Tamerlano, se il ’pasticcio’ è firmato Vivaldi

Al Pavarotti-Freni il gioiello eseguito dall’Accademia Bizantina diretta da Ottavio Dantone: "Per scoprire la modernità del barocco"

Tamerlano, se il ’pasticcio’ è firmato Vivaldi

Tamerlano, se il ’pasticcio’ è firmato Vivaldi

di Stefano Marchetti

Vi innamorerete di questo ’Tamerlano’, della forza e dell’incanto che musiche di quasi 300 anni fa riescono tuttora a donarci. E della capacità di queste arie di superare i secoli, di andare oltre il tempo, in un mondo futuro dove l’oscurità diventi luce, la guerra finisca e ’coronata di gigli e di rose cogli amori ritorni la pace’. Dopo il debutto a Ravenna, stasera alle 20 e domenica 5 alle 15.30 arriva al teatro Comunale Pavarotti Freni ’Il Tamerlano, ovvero la morte di Bajazet’ di Antonio Vivaldi, nel nuovo allestimento affidato all’esperienza dell’Accademia Bizantina diretta da Ottavio Dantone (che la rivista ’Gramophone’ ha premiato come migliore orchestra europea) e alla sorprendente visione registica di Stefano Monti. Le voci sono di altissimo livello, i controtenori Filippo Mineccia e Federico Fiorio, il baritono Bruno Taddia, il contralto Delphine Galou, il mezzosoprano Shaked Bar e il soprano Arianna Vendittelli.

’Tamerlano’ è un’opera particolare, un ‘pasticcio’. Antonio Vivaldi, che era un abile imprenditore, aveva invitato vari compositori a scrivere arie e le aveva ‘montate’ ad arte: per questo nella struttura musicale troviamo brani scritti dallo stesso Vivaldi, ma anche da Geminiano Giacomelli o Riccardo Broschi, fratello del celebre Farinelli, stella dell’opera del ‘700. "Qui la parola ‘pasticcio’ non ha una connotazione negativa – spiega il Maestro Dantone –. All’epoca era un espediente per velocizzare la messa in scena e per proporre al pubblico ciò che si sapeva avrebbe ‘funzionato’. Vivaldi viaggiava con un repertorio di ‘arie da baule’, cavalli di battaglia sempre pronti, e a volte erano gli stessi cantanti a indicargli le loro preferenze".

I nostri anni hanno visto una grande riscoperta del barocco, "si è capito che quel linguaggio musicale poteva essere coerente e comprensibile, capace di trasmettere emozioni", aggiunge Ottavio Dantone che ha lavorato a lungo sul ’Tamerlano’, realizzandone anche una pregevole incisione.

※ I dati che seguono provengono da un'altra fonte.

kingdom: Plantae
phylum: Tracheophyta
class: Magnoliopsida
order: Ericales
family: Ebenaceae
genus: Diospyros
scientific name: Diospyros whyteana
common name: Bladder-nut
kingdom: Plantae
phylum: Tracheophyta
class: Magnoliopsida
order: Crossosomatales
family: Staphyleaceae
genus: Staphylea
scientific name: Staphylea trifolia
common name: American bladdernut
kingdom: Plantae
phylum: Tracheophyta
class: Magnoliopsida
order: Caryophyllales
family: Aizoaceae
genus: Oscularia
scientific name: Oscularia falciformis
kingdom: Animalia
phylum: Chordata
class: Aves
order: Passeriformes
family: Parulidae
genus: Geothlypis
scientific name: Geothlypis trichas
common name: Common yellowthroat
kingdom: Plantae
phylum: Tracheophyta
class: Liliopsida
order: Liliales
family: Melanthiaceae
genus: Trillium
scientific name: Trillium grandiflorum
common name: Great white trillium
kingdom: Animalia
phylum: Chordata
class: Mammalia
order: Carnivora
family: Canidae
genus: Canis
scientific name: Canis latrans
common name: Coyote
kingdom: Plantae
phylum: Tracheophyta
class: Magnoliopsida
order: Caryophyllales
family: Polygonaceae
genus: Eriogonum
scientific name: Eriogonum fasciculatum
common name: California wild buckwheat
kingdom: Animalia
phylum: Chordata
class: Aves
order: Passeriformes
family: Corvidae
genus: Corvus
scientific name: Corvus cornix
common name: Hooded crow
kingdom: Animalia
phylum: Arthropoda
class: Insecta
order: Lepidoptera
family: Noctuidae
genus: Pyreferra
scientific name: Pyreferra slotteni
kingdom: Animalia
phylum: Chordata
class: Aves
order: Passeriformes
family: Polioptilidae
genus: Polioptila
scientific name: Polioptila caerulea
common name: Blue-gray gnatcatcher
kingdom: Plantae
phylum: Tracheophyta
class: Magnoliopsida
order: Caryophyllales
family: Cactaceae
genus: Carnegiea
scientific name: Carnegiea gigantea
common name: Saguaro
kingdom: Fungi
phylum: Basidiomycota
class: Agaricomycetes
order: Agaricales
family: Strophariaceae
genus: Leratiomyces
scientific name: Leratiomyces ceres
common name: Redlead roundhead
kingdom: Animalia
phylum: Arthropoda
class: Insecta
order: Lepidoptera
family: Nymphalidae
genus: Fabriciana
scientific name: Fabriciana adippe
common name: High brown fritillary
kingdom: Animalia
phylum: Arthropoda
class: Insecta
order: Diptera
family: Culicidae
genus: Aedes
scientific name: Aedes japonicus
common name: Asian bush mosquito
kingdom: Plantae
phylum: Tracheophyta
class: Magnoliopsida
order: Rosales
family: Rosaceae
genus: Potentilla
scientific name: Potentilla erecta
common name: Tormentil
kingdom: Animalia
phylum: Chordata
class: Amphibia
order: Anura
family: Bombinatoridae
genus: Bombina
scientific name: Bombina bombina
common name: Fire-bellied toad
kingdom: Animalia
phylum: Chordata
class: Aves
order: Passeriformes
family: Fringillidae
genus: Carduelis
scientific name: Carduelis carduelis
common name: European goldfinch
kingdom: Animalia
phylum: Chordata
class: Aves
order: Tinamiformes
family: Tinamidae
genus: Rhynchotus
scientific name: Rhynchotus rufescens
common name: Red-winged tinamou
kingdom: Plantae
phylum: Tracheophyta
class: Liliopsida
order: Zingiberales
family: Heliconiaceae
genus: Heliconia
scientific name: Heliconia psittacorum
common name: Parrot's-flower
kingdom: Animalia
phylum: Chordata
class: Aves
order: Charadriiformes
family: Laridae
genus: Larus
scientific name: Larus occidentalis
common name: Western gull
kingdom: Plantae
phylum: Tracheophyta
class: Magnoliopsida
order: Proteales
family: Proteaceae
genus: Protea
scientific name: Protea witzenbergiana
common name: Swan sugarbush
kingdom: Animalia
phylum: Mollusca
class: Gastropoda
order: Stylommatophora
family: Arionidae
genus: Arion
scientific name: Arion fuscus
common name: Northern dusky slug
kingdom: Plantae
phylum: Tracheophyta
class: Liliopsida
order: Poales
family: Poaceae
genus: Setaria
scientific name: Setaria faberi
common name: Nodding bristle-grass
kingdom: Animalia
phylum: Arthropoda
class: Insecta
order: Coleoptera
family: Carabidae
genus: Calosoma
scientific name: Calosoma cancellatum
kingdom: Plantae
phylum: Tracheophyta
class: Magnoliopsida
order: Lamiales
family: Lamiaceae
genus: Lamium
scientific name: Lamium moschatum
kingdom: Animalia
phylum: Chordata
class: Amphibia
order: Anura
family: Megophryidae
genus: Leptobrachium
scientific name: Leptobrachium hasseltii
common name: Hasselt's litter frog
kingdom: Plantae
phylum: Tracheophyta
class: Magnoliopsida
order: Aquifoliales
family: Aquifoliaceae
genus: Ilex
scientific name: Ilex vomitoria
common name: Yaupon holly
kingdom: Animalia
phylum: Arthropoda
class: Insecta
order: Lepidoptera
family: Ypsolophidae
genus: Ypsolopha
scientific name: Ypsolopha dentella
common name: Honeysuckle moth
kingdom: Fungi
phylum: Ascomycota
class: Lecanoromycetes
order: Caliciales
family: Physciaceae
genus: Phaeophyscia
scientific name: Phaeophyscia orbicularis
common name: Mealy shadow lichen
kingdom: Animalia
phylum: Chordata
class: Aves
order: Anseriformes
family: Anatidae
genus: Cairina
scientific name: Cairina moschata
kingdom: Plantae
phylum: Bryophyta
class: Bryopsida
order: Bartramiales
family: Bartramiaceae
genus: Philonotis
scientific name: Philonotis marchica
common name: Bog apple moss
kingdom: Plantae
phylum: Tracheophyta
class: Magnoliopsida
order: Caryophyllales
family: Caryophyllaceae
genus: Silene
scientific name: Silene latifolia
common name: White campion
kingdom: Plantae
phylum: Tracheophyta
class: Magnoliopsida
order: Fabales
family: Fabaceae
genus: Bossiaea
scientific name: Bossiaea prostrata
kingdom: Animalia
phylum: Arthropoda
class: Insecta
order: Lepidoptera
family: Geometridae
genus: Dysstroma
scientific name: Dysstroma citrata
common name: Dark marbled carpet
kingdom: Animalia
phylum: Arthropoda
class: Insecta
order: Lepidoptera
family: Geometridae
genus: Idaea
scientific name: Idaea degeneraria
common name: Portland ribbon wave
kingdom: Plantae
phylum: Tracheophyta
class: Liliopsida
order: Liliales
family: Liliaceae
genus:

Poiché nella partitura cinque arie mancavano di musiche (si era conservato solo il testo), rispettando i ‘codici’ usati all’epoca lo stesso Dantone ha individuato alcune arie di compositori che potessero rispettare la metrica e la prosodia originale e le ha integrate. "Mi sono comportato esattamente come faceva Vivaldi", sorride.

Non era facile portare in scena il ’Tamerlano’ e per Stefano Monti è stata davvero una sfida. "Ho cercato di ridare a queste musiche una teatralità visiva", dice il regista. Ogni personaggio, così, ha un ‘doppio’, un alter ego sulla scena, un ballerino della DaCru Dance Company (con le coreografie di Marisa Ragazzo e Omid Ighani) che con le movenze dell’urban fusion diventa come un’ombra del cantante, un’estensione della sua anima. "Il canto incontra la danza e il teatro di figura", spiega Monti, mentre in scena si muove un enorme monolite alla Kubrick che evoca la ‘maraviglia’ delle grandi macchine barocche, si ammirano le scene dipinte da Rinaldo Rinaldi e Maria Grazia Cervetti, e fantastiche videoproiezioni in 3D danno una spazialità futuristica. I costumi evocano atmosfere da fantascienza, di un tempo fuori dal tempo: "Tutto s’incentra sulle passioni, fino alla follia, il sublime si mescola con il terribile, la bellezza con la brutalità – sottolinea Monti –. Che poi altro non sono che la continua oscillazione fra l’alto e il basso della vita". Anche per questo, il barocco si dimostra veramente capace di ‘parlarci’: "È moderno – conclude Dantone – perché lo riconosciamo anche oggi".